The records:
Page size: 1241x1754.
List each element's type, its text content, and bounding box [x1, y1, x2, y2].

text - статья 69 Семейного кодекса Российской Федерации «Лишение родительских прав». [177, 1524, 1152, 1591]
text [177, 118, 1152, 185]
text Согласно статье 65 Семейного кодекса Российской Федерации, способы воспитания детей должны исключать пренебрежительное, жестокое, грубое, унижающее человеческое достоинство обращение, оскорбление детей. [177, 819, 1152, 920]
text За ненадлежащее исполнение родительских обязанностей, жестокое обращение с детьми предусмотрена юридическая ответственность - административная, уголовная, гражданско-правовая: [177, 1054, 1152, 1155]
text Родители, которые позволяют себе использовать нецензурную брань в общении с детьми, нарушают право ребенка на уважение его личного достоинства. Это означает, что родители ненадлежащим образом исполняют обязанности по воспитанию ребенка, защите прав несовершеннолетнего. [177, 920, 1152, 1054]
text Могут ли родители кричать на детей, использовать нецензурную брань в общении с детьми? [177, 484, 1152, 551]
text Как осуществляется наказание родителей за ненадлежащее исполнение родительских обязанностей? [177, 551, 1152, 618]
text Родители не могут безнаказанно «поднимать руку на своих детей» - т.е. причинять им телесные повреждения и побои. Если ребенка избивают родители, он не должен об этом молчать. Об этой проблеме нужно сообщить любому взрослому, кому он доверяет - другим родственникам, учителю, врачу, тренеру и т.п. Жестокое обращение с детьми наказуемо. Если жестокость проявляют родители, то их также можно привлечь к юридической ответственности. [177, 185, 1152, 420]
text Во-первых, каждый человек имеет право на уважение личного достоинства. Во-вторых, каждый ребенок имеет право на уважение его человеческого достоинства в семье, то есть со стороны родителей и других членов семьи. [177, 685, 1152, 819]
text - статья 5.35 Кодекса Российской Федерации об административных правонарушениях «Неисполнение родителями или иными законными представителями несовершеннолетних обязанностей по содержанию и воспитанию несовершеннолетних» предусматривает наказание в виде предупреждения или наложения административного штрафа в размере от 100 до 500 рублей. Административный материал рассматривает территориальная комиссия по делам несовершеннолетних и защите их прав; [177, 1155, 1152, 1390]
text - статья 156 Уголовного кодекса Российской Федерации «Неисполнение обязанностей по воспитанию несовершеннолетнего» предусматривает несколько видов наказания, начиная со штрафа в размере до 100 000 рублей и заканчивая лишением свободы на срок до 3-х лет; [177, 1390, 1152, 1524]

The task: When a line in the records above contains the word "обращение", copy it.

Output of the task:
text Согласно статье 65 Семейного кодекса Российской Федерации, способы воспитания детей должны исключать пренебрежительное, жестокое, грубое, унижающее человеческое достоинство обращение, оскорбление детей. [177, 819, 1152, 920]
text За ненадлежащее исполнение родительских обязанностей, жестокое обращение с детьми предусмотрена юридическая ответственность - административная, уголовная, гражданско-правовая: [177, 1054, 1152, 1155]
text Родители не могут безнаказанно «поднимать руку на своих детей» - т.е. причинять им телесные повреждения и побои. Если ребенка избивают родители, он не должен об этом молчать. Об этой проблеме нужно сообщить любому взрослому, кому он доверяет - другим родственникам, учителю, врачу, тренеру и т.п. Жестокое обращение с детьми наказуемо. Если жестокость проявляют родители, то их также можно привлечь к юридической ответственности. [177, 185, 1152, 420]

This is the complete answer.